[Document layout detection data]
[Start of Attachment]
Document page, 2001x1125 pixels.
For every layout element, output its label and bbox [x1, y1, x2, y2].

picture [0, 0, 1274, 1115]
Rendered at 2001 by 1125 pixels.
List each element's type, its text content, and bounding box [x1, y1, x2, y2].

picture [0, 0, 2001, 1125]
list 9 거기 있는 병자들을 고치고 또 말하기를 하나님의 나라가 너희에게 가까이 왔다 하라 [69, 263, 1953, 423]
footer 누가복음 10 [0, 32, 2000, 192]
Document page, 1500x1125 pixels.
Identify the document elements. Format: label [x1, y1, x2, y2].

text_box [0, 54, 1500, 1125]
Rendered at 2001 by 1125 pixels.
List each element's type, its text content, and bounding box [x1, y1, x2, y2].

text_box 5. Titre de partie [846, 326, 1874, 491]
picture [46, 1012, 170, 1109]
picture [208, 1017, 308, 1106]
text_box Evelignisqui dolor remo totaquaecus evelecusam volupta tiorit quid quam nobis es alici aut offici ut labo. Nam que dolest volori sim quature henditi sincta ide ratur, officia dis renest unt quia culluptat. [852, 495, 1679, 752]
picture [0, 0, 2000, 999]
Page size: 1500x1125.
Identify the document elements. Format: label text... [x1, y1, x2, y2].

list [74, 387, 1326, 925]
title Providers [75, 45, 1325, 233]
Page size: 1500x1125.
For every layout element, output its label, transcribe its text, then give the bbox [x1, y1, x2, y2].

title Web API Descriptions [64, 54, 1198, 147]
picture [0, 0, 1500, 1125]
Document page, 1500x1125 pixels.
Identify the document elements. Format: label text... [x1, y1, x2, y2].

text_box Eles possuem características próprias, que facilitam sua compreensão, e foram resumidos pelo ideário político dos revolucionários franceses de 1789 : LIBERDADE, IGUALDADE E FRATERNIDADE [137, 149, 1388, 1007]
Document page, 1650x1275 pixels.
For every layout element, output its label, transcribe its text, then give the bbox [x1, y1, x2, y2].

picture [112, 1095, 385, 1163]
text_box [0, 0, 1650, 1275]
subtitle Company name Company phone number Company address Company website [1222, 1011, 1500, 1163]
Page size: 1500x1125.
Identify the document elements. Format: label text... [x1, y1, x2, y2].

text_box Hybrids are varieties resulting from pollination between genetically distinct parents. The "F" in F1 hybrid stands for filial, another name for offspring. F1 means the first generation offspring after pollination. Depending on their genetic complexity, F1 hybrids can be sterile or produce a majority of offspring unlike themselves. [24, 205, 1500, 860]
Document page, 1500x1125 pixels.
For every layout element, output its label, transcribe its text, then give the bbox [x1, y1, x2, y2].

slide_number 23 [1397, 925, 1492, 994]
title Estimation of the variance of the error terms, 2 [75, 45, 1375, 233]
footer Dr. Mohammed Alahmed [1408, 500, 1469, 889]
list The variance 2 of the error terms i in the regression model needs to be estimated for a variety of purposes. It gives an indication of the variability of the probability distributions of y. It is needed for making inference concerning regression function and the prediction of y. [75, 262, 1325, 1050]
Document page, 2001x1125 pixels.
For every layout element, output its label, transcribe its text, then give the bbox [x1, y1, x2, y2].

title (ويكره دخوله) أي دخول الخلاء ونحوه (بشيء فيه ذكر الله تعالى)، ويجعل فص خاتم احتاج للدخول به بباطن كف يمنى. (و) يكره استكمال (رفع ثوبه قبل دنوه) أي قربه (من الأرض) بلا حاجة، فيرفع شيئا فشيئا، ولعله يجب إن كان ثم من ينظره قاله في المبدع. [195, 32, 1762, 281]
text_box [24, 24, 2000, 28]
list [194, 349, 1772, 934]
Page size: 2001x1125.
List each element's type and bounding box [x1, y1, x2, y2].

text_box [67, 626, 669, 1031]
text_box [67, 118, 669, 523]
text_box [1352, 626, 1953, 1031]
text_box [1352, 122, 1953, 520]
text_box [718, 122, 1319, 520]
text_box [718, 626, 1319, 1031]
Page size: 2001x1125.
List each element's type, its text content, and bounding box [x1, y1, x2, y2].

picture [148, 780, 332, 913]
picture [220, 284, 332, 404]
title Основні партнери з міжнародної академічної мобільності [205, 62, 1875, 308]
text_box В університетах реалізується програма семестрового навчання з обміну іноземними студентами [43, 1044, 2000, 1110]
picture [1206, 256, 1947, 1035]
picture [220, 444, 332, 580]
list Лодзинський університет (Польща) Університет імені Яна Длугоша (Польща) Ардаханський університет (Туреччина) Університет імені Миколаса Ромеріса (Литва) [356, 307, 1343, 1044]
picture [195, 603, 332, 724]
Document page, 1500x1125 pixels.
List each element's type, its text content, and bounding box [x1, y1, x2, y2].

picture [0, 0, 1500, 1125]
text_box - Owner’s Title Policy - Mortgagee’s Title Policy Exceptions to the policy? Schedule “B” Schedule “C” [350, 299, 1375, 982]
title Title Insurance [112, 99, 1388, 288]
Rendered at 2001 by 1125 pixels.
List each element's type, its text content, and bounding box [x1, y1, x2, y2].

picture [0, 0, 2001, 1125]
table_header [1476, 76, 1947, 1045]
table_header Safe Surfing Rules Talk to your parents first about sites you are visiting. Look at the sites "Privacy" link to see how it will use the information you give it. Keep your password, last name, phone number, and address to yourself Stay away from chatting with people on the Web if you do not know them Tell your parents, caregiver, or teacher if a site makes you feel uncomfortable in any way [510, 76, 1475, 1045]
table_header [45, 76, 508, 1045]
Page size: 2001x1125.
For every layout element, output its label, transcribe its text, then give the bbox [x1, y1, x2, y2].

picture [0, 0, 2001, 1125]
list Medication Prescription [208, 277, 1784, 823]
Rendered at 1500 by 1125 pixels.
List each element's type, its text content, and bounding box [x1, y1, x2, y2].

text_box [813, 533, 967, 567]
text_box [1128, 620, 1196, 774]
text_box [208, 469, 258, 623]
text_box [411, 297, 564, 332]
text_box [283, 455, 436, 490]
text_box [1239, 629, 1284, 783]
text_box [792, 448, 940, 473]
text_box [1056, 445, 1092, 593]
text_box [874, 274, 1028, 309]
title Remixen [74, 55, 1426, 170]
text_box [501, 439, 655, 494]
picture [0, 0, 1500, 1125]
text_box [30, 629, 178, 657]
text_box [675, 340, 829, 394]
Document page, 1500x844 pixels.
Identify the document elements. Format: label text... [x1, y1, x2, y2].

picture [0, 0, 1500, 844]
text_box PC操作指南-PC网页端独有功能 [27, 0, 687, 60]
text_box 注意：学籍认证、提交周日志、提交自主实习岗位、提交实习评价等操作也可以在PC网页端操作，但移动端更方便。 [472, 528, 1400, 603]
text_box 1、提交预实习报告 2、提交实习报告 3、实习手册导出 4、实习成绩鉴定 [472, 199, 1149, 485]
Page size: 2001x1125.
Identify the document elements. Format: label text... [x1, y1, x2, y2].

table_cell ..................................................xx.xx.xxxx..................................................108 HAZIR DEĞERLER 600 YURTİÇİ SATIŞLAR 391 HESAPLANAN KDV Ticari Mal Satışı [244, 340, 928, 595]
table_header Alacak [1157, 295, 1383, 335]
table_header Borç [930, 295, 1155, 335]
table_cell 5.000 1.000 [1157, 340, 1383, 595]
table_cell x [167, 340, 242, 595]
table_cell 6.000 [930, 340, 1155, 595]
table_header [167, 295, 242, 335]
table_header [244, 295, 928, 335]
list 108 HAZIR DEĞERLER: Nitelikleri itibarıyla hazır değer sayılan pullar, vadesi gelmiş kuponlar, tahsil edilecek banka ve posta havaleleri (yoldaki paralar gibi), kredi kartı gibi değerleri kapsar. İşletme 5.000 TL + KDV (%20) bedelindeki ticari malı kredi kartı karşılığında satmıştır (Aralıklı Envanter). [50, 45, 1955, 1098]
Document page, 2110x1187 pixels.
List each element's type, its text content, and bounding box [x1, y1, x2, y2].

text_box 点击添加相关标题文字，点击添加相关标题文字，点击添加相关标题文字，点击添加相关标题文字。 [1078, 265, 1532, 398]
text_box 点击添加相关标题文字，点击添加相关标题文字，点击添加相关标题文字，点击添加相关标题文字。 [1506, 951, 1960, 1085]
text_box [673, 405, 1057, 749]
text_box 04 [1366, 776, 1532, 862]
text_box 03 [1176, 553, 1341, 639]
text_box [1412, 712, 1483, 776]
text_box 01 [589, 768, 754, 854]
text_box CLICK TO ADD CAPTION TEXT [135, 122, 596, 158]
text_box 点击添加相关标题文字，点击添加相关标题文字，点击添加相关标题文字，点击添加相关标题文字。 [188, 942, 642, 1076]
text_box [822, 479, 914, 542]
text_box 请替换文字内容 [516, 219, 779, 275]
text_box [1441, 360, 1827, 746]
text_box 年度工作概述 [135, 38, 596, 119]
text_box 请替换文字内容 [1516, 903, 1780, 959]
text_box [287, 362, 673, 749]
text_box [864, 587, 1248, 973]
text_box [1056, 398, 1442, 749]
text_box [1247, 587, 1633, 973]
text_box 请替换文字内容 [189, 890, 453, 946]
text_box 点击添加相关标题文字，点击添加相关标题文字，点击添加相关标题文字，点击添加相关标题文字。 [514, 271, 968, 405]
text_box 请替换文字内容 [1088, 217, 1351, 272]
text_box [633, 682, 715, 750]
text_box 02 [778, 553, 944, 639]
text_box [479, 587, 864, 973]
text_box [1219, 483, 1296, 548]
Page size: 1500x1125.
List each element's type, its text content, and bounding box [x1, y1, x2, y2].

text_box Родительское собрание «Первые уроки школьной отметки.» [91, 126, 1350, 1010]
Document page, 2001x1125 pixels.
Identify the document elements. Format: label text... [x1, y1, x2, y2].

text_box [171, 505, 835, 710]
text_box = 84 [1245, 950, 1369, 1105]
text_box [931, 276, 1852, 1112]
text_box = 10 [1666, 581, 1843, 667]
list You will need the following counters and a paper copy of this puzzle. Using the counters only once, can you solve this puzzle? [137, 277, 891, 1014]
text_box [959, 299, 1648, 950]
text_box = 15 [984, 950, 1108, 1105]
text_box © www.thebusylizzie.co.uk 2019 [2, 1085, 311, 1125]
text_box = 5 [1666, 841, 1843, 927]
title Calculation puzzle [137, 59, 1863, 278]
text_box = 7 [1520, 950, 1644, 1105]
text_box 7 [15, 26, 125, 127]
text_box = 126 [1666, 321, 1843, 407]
[End of Attachment]
Would you retype exactly the lines above, from the line with "text_box [283, 455, 436, 490]" to the line with "Document page, 1500x844 pixels.", with both end lines kept and nothing more?

SOLUTION:
text_box [283, 455, 436, 490]
text_box [1239, 629, 1284, 783]
text_box [792, 448, 940, 473]
text_box [1056, 445, 1092, 593]
text_box [874, 274, 1028, 309]
title Remixen [74, 55, 1426, 170]
text_box [501, 439, 655, 494]
picture [0, 0, 1500, 1125]
text_box [30, 629, 178, 657]
text_box [675, 340, 829, 394]
Document page, 1500x844 pixels.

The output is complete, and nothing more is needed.